(Passage to read begins)

Low evaluation accuracy on the ogbn-arxiv example in the doc #153

shengzeang · 2024-01-03T08:31:01Z

Describe the bug

After successfully building marius, I try to reproduce the [ogbn-arxiv example](https://marius-project.org/marius/examples/config/nc_ogbn_arxiv.html) in the doc following the instructions. There shows no error during marius_preprocess and marius_train. However, the evaluation accuracy is low compared to the results in the doc. Further, the accuracy does not quite improve during the training process. The validation accuracy fluctuates around 53%, and test accuracy around 50%. The training configuration file is the same as the one given in the example of the doc.

(Passage to read ends)

**Using the information:**
1: From the bug report, copy the part between "After successfully building" and "of the doc.", inclusive.
2: In the bug report, what validation accuracy does the reporter see during training?
3: Using the bug report, explain why the reporter calls the evaluation accuracy low.
You won't need the records.

(Excerpted data begins)

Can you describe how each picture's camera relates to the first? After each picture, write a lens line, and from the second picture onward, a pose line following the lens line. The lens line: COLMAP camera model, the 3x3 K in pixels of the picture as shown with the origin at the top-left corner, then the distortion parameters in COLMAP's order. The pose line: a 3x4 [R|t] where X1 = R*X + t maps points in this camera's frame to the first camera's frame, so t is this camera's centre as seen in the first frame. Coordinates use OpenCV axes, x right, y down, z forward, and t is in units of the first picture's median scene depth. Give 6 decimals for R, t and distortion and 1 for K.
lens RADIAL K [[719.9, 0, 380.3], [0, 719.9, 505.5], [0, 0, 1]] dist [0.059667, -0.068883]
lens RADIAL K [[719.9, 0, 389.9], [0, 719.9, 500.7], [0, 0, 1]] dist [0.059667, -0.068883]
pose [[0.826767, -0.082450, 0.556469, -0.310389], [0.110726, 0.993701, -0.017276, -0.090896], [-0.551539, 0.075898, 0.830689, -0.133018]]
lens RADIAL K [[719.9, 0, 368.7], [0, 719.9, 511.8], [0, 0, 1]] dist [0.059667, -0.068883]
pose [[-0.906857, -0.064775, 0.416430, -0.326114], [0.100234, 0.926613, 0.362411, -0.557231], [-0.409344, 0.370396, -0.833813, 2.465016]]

(Excerpted data ends)

**Numbered answers:**
1:
After successfully building marius, I try to reproduce the [ogbn-arxiv example](https://marius-project.org/marius/examples/config/nc_ogbn_arxiv.html) in the doc following the instructions. There shows no error during marius_preprocess and marius_train. However, the evaluation accuracy is low compared to the results in the doc. Further, the accuracy does not quite improve during the training process. The validation accuracy fluctuates around 53%, and test accuracy around 50%. The training configuration file is the same as the one given in the example of the doc.

2: It hovers around 53%.

3: The reporter calls it low because it falls short of the results the doc shows for the same ogbn-arxiv example, even though the training setup file matches the doc's. Validation accuracy stays around 53% and test accuracy around 50%, and neither really improves as training goes on.